October 15, 2012

Horse 1379 - The Peace SIgn... Upside-Down?



Over the years, I've heard all sorts of explanations about where this sign came from but none of them seemed to hold much basis in fact.
There is the suggestion that it is an anti-capitalist sign; being a corruption of the Mercedes-Benz three pointed star which has been cut down the middle. I couldn't really find much of an actual historical basis for this though.

There was also the theory that the thing in the middle is supposed to be a broken cross with the arms in a fallen position and that it is not just an peace symbol but an anti-Christian symbol. This works nicely with the rise of the hippie movement of the late 1960s and the rejection of all authority including the church but it still doesn't really explain why it was seen in the late 1950s, some ten years beforehand.

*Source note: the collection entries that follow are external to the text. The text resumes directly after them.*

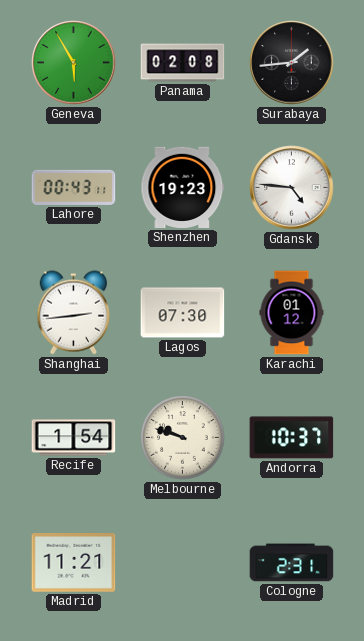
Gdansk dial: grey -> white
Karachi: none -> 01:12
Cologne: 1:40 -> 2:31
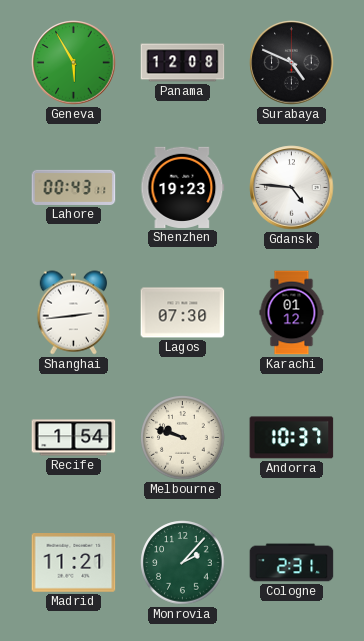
Panama: 02:08 -> 12:08
Surabaya: 1:44 -> 4:49
Monrovia: none -> 2:07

I found the reason for the peace symbol in an unexpected place. I was in the middle of writing another piece to do with the upcoming fiftieth anniversary of the Cuban Missile Crisis and who should pop up in the notes I was reading but Gerald Holtom.
Gerald Holtom was a prominent player in the Campaign for Nuclear Disarmament. This is important. If we look at the semaphore signals for N and D, N is a flag straight up and one straight down and D are the two flags held at the quarter marks below horizontal with straight arms. In other words, the peace symbol is actually the semaphore for ND or Nuclear Disarmament.
A ceramics manufacturer Eric Austen made the very first peace sign, or rather the first badge for Nuclear Disarmament in 1958 in from Gerald Holtom's original design. In some ways the sign is supposed to be reminiscent of an individual in despair. We have to remember that in 1958, the threat of nuclear weapons being used loomed large.

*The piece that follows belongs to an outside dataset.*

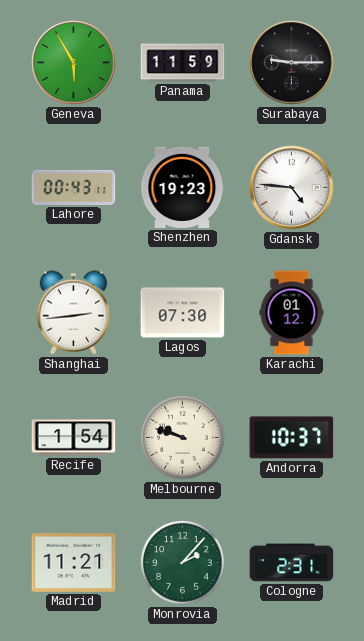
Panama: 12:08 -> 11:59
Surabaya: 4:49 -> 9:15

Setting this aside by way of background and this sign which is the peace sign upside-down can be taken in a number of ways from an anti-peace sign, to something else subversive, to something as simple as that it was done by some vandal.
I'd like to re-appropriate this sign and suggest that this looks like something else.
If this looks like a person with their arms held aloft in the air, then this can be taken to mean someone with a lot of joy. It could also mean someone with their hands held up, ready to serve, provide assistance or in worship.

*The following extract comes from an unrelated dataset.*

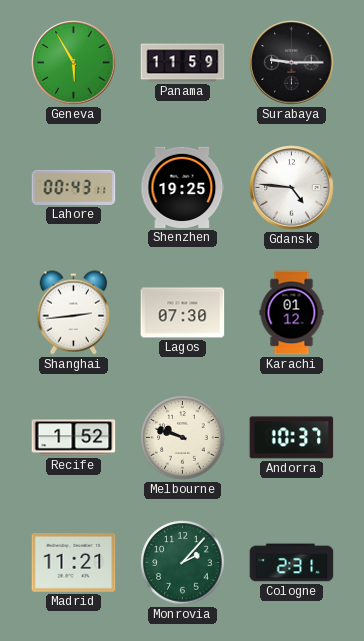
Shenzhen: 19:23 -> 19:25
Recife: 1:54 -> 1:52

If the peace symbol is supposed to be originally the symbol of the Campaign for Nuclear Disarmament, then it has sort of failed. The USSR may have dissolved more than 20 years ago, but the United States, the UK, France, China, Russia, the Ukraine, India, Pakistan and Israel are all confirmed as having nuclear weapons and Iran if it doesn't have them, probably wants them.
The world was in short supply of joy, service, worship and hope in 1958 and perhaps as the threat of nuclear weapons again rears its head, we need to be reminded of these things. If there is still a severe shortage of those things in the world, we should take this as a pithy reminder to start spreading, doing and producing those things.